Structures of new high pressure forms of sodium chloride: NaCl7, NaCl3, and Na3Cl.
Credit: Adapted from Science
Mixing NaCl with excess chlorine (green)or sodium (purple) at high pressure results in new compounds such as NaCl3 and Na3Cl.

The conventional wisdom about sodium chloride—plain old table salt—assumes that it has a one-to-one ratio of sodium and chlorine. But at high pressures, that conventional wisdom breaks down. A new study by Artem R. Oganov of Stony Brook University, SUNY; Weiwei Zhang of China Agricultural University, in Beijing; and coworkers reports that at high pressure sodium and chlorine can combine with different stoichiometries (Science 2013, DOI: 10.1126/science.1244989).

“The most intriguing aspect of this work is that it represents the fall of a textbook idol,” writes Jordi Ibáñez Insa of the Spanish National Research Council, Barcelona, in an accompanying commentary. “Under high pressure, the familiar rules of chemistry are modified and the simplicity of highly ionic compounds such as NaCl is totally lost.”

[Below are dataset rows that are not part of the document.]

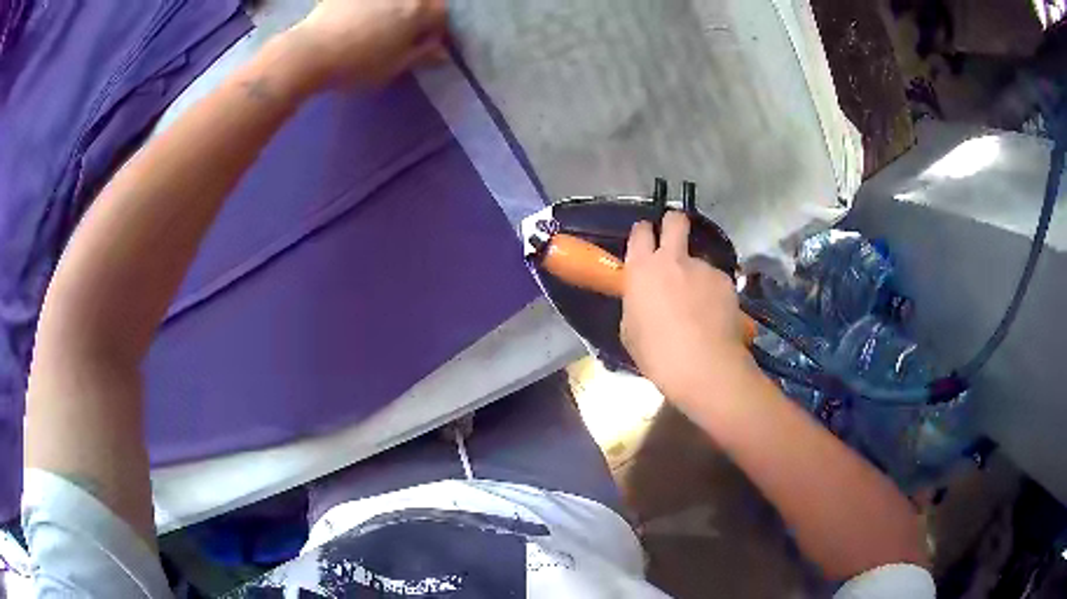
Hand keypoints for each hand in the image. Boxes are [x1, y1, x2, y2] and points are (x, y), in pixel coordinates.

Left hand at [291, 0, 448, 87]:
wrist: (309, 53)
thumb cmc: (357, 64)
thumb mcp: (394, 67)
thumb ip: (420, 55)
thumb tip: (441, 51)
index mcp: (419, 10)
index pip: (441, 14)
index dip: (435, 29)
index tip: (424, 44)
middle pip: (418, 1)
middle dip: (415, 14)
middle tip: (401, 32)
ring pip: (391, 1)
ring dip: (390, 9)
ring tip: (375, 26)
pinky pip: (361, 3)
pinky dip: (364, 8)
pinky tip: (352, 19)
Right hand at [621, 212, 749, 400]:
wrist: (703, 366)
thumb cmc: (657, 353)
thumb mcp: (631, 329)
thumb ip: (637, 302)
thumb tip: (646, 299)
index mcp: (643, 269)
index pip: (640, 232)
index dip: (644, 233)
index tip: (646, 240)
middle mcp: (673, 259)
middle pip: (675, 220)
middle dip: (674, 223)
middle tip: (674, 239)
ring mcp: (703, 268)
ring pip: (699, 258)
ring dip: (696, 273)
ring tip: (700, 304)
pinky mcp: (726, 281)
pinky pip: (715, 280)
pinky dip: (714, 293)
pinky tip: (714, 315)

The researchers used a quantum mechanical algorithm called USPEX to predict structures of various combinations of sodium and chlorine at pressures ranging from 20 to 200 gigapascals. The technique predicted five new stoichiometries: Na3Cl, Na2Cl, Na3Cl2, NaCl3, and NaCl7. The resulting compounds depend on the pressure and composition of the mixture. NaCl is stable over the entire pressure range, so it doesn’t spontaneously decompose to form any of them. Appropriate conditions can exist within Earth, but such compounds are more likely found elsewhere in the universe.

To test the predictions, the researchers synthesized Na3Cl and two forms of NaCl3 by placing NaCl in a diamond-anvil cell with excess sodium or chlorine at high pressure and temperature. They measured the resulting compounds using X-ray diffraction and Raman spectroscopy. “The experiments fully confirmed everything we predicted,” Oganov says.

The compounds have interesting structural features. With the exception of one form of NaCl3, which is a semiconductor, all the compounds are metals. The semiconducting form of NaCl3 contains linear trichloride units. The crystal structure of NaCl7 is similar to that of metallic NaCl3, except that chlorine and sodium are in central positions, respectively. The structure of Na3Cl consists of sodium layers that alternate with insulating NaCl layers; this unusual material is a two-dimensional metal, Oganov notes.